Camila Campanerut, repórter em Brasília |

No caso do PSol, o partido não pode, ele mesmo, entrar com recurso no Conselho de Ética por não possuir nenhum membro no colegiado. Apesar disso, na última reunião do Conselho, o senador José Nery (PSol-PA) esteve presente e se manifestou, mas apenas como líder e representante do partido.

A bancada de Nery ainda está estudando a melhor forma de articular com outros parlamentares para que algum integrante do Conselho possa contestar e pedir para que as duas representações por quebra de decoro parlamentar (uma contra o senador José Sarney (PMDB-AP) e outra contra Renan Calheiros(PMDB-AL), possam ser apreciadas pelo Conselho. 

Outra opção do PSol, ainda não descartada pelo partido, seria entrar com recurso no Supremo Tribunal Federal (STF) para anular o arquivamento pedido pelo presidente da CPI, Paulo Duque (PMDB-RJ).
O PSDB também vai fazer uso do prazo máximo para enviar o recurso ao Conselho de Ética contra o arquivamento das três denúncias de autoria do senador Arthur Virgílio (PSDB- AM) contra Sarney por quebra de decoro parlamentar.

Agência Senado
presidente do Conselho de Ética, Paulo Duque
Presidente do Conselho de Ética, Paulo Duque, durante reunião nesta quarta-feira

Denúncias arquivadas

PSol (teve duas representações arquivadas):

Uma que pede investigação sobre o suposto envolvimento do senador José Sarney como presidente do Senado na edição dos atos secretos.

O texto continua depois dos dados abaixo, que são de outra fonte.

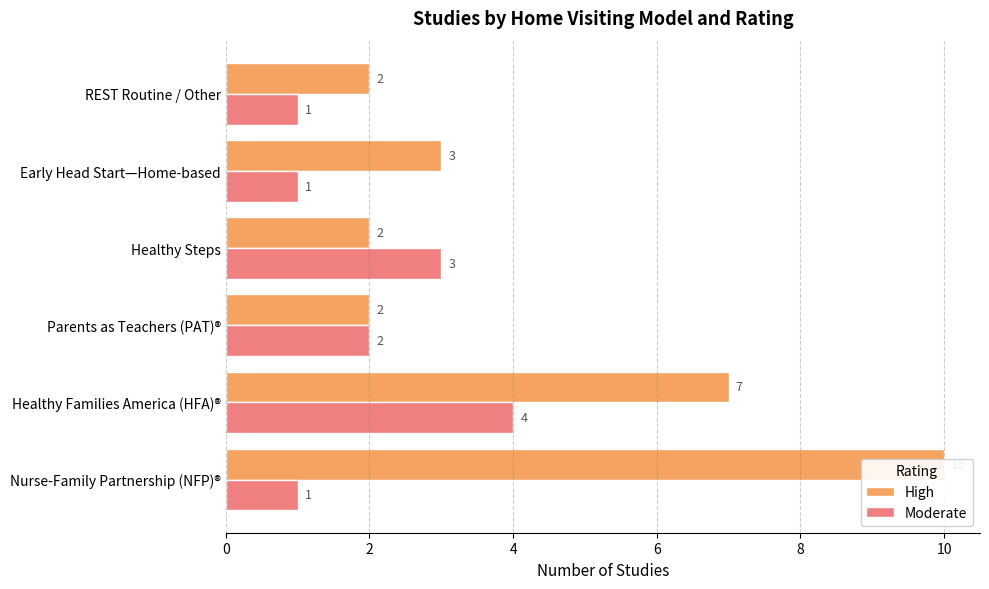

Count the Moderate values in the range 1 to 3.

5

Outra que requer investigação sobre o suposto envolvimento do senador Renan Calheiros como presidente do Senado na edição dos atos secretos.

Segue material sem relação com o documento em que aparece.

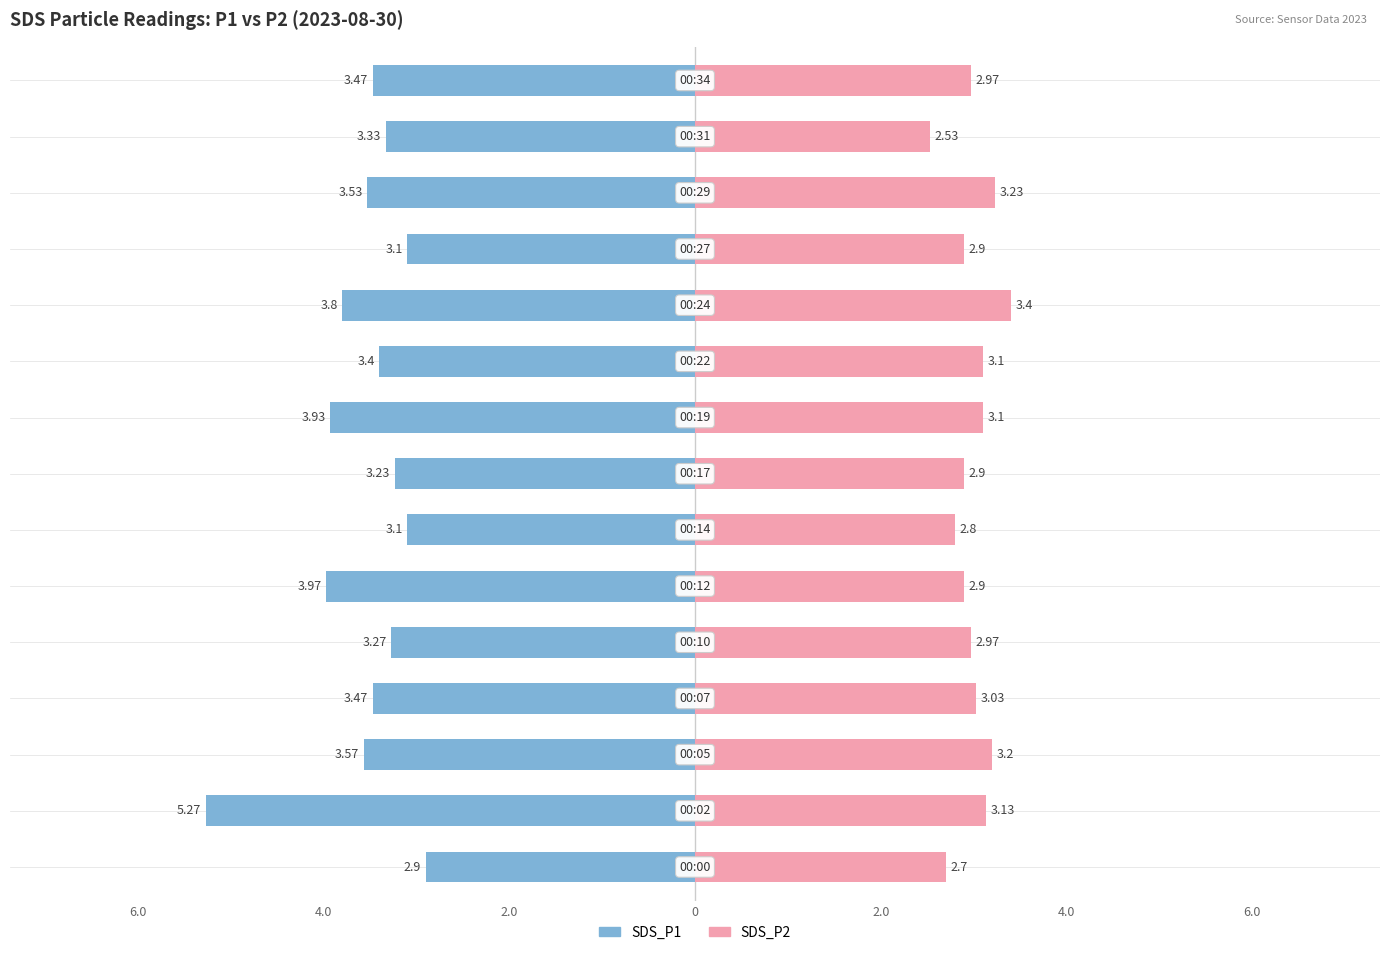

What is the difference between the maximum and minimum values in the SDS_P2 series?

0.9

PSDB (teve três denúncias arquivadas):

A primeira solicita investigação de suposto envolvimento de José Adriano Sarney, neto do presidente da Casa, na intermediação de empréstimos consignados dentro do Senado; e ainda pede a investigação relativa à nomeação de parentes e agregados de sua família para cargos na instituição.

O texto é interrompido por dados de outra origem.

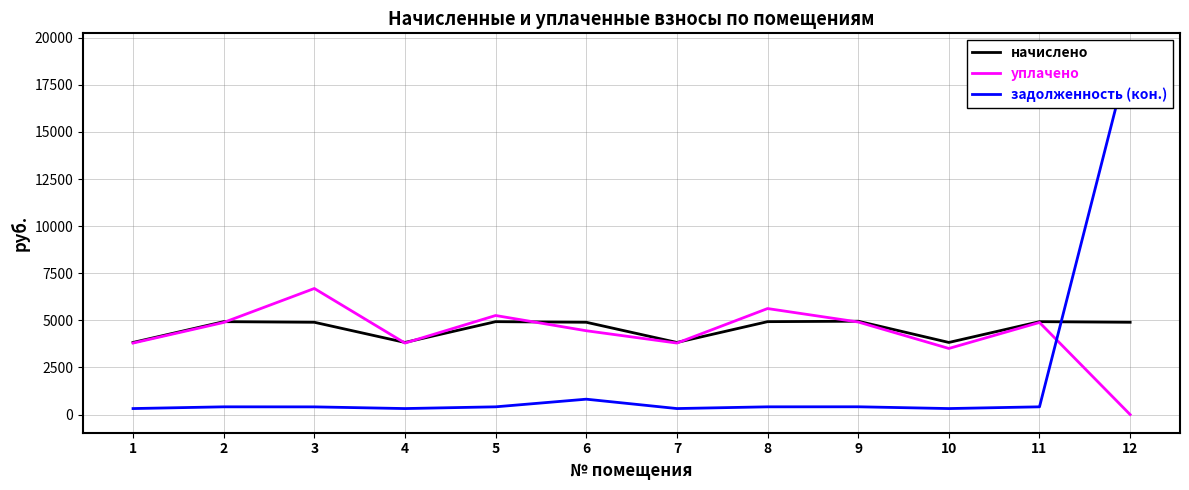

What is the minimum value for задолженность (кон.)?

319.0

A segunda requer investigação sobre a denúncia de que a Fundação José Sarney teria desviado para empresas da família ou fantasmas pelo menos R$ 500 mil dos R$ 1,3 milhão, obtidos por meio de patrocínio cultural da Petrobras.

A terceira pede providências contra o senador José Sarney por quebra de decoro parlamentar por ter supostamente mentido ao declarar que não tinha responsabilidade na administração com seu nome, Fundação Sarney, apesar de ser presidente vitalício da entidade.